Eigentlich war ich noch nie wirklich ein Fan von Halloweenpartys gewesen, doch Zayn hatte mich stundenlang dazu beredet, wenigstens einmal mit ihm auf eine zu gehen. Da ich so nett gewesen war, und ich meinem besten Freund ohnehin nie etwas abschlagen konnte, hatte ich letztendlich zugestimmt. Das alles hatte darin geendet, dass wir uns in einem Haus lauter verkleideter Jugendlichen befanden, die meiner Meinung nach, verdammt gruselig aussahen.

„Du solltest dich echt geehrt fühlen, dass ich mit dir gegangen bin."

grummelte ich über die laute Musik hinweg und sah den Jungen vor mir tadelnd an. Dieser drehte sich mit einem breiten Grinsen auf den Lippen zu mir herum.

„Das bin ich dir, da kannst du aber von ausgehen."

rief er mir glücklich zu und führte mich weiter durch den Raum. Im Gegensatz zu mir schien er die Tür, die in den anliegenden Garten führte, schon gesichtet zu haben. Kopfschüttelnd warf ich einen Blick auf die große, mit künstlichen Spinnenweben verzierte, Wanduhr. In dem Moment, wo ich auf den schwarzen Zeiger sah, traf er genau auf die zwölf. Nicht einmal eine Sekunde später, ging das Licht aus.

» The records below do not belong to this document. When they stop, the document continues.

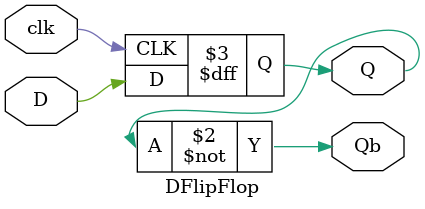
<source format=v>
`timescale 1ns / 1ps


module DFlipFlop(output reg Q, output Qb, input D,clk);

    //Logic
    always@ (posedge clk)   begin   
        Q <= D;
        end
   
    assign Qb = ~Q;

endmodule

</source>
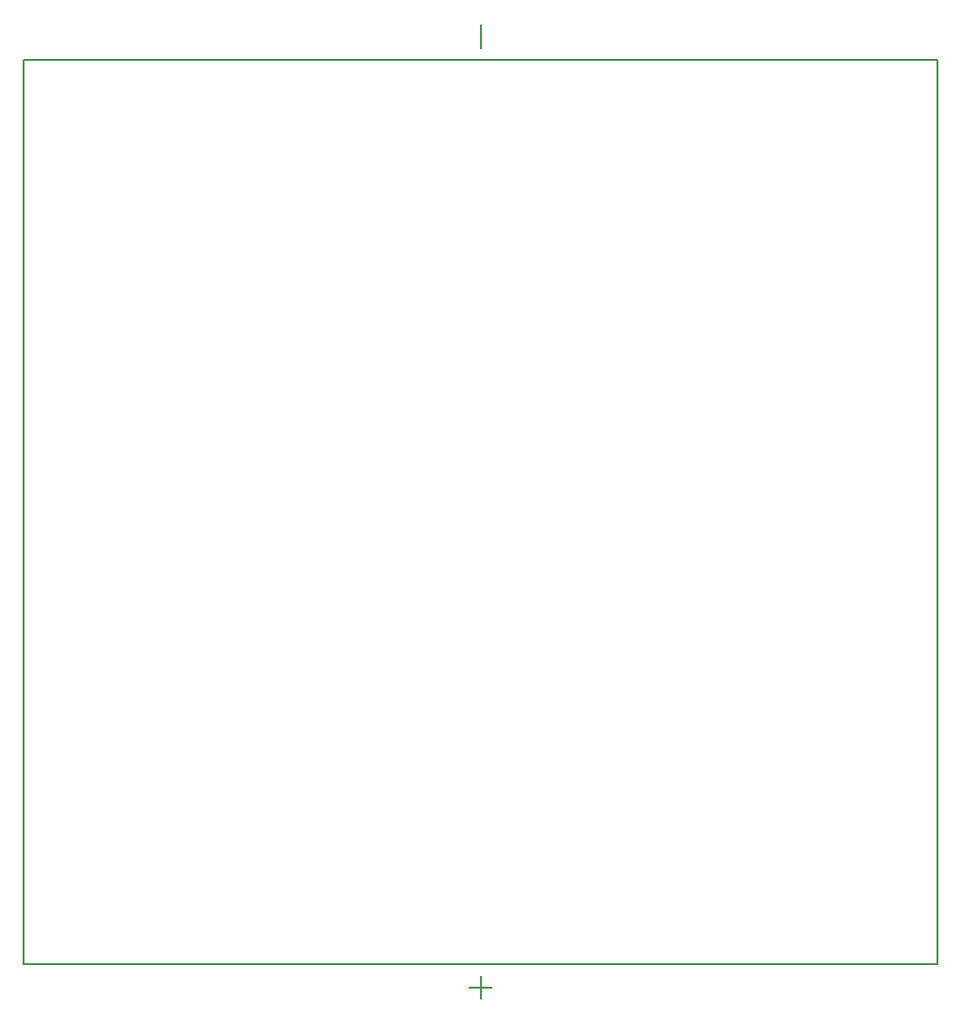
<source format=gbr>
%TF.GenerationSoftware,KiCad,Pcbnew,(6.0.5)*%
%TF.CreationDate,2022-12-15T19:20:58+11:00*%
%TF.ProjectId,Battery Board,42617474-6572-4792-9042-6f6172642e6b,1*%
%TF.SameCoordinates,Original*%
%TF.FileFunction,Legend,Bot*%
%TF.FilePolarity,Positive*%
%FSLAX46Y46*%
G04 Gerber Fmt 4.6, Leading zero omitted, Abs format (unit mm)*
G04 Created by KiCad (PCBNEW (6.0.5)) date 2022-12-15 19:20:58*
%MOMM*%
%LPD*%
G01*
G04 APERTURE LIST*
%ADD10C,0.127000*%
G04 APERTURE END LIST*
D10*
%TO.C,BT1*%
X91230000Y-53410000D02*
X91230000Y-131390000D01*
X170070000Y-53410000D02*
X91230000Y-53410000D01*
X130650000Y-52400000D02*
X130650000Y-50400000D01*
X170070000Y-131390000D02*
X170070000Y-53410000D01*
X91230000Y-131390000D02*
X170070000Y-131390000D01*
X130650000Y-134400000D02*
X130650000Y-132400000D01*
X131650000Y-133400000D02*
X129650000Y-133400000D01*
%TD*%
M02*

</source>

Augenblicklich brach lautes Gekreische aus. Sofort hielt ich mir die Ohren zu und versuchte trotz der Dunkelheit Zayn zu erkennen.

„Mitternacht."

Die rauchige Stimme an meinem Ohr jagte mir so einen Schrecken ein, dass ich kurz aufsprang. Obwohl ich überhaupt nichts sehen konnte, holte ich aus und schlug meinem Freund gegen die Brust.

„Ich habe gesagt, du sollst mich nicht so erschrecken!"

quiekte ich, doch ich erhielt keine Antwort mehr. Denn anstatt sich bei mir zu entschuldigen, zog Zayn mich zu sich heran und presste seine Lippen vorsichtig auf meine.

Flashback Ende

Erinnerungen. Unmengen von alten Erinnerungen fielen wie ein Dach über mir zusammen. Mein erster Kuss mit Liam, mein erster Kuss mit Zayn. Es waren Momente mit dem Menschen, den ich schon immer liebte und mit dem, den ich erst lieben gelernt hatte.

Immer mehr von diesen Flashbacks aus meiner Vergangenheit zogen an meinem geistigen Auge vorbei.

Ich sah Zayn, wie er mir versprach, dass er mich nie verlassen würde, wie er lachte, wie er trauerte, wie er mich ansah. Ich sah meinen Vater, wie er mich auf seinen Armen in mein Bett trug, wenn ich in seinem eingeschlafen war, ich sah sogar meine Mutter, wie sie mir über die Haare strich und sagte, das sie gehen würde. Ich sah Liam, wie er mich heimlich beobachtete, wie er schüchtern zu mir kam und mich fragte, ob wir zusammen zum Jahrmarkt gehen wollten, wie er mich anfunkelte, wenn ich Zayns Hand gehalten hatte.

Es wurde zu viel für mich.

Vergeblich versuchte ich, den nicht stoppenden Fluss zu unterbrechen. Unruhig rutschte ich umher. Ich wollte das alles nicht sehen. Ich wollte es nicht sehen, da diese Momente etwas in mir hervorriefen, was ich jahrelang erfolgreich unterdrückt hatte.

Keuchend ballte ich die Hände zu festen Fäusten. Ich wollte nicht mehr in meiner Vergangenheit sein, nein. Ich wollte wieder zurück in die Gegenwart.

Mein Körper bäumte sich auf, als mich etwas, das sich wie elektrische Schläge anfühlte, durchfuhr. Mit Schwung fiel ich wieder nach unten, nur um ein paar Sekunden später wieder von diesen Schlägen getroffen zu werden. Es hörte nicht auf.

Ich konnte nicht anders, als zu schreien. Ich fing an zu schreien, dass es aufhören solle und es stoppen solle, mich zu quälen. Allerdings schien mich der Verursacher dieser Schmerzen nicht zu hören. Erst, als ich erschöpft nach hinten fiel, verschwanden sie wieder.

Geschockt schlug ich meine Augen auf. Was war das gewesen, fragte ich mich, doch die Frage verpuffte wieder, als ich das andere Paar Augen bemerkte, das mich geradewegs ansah.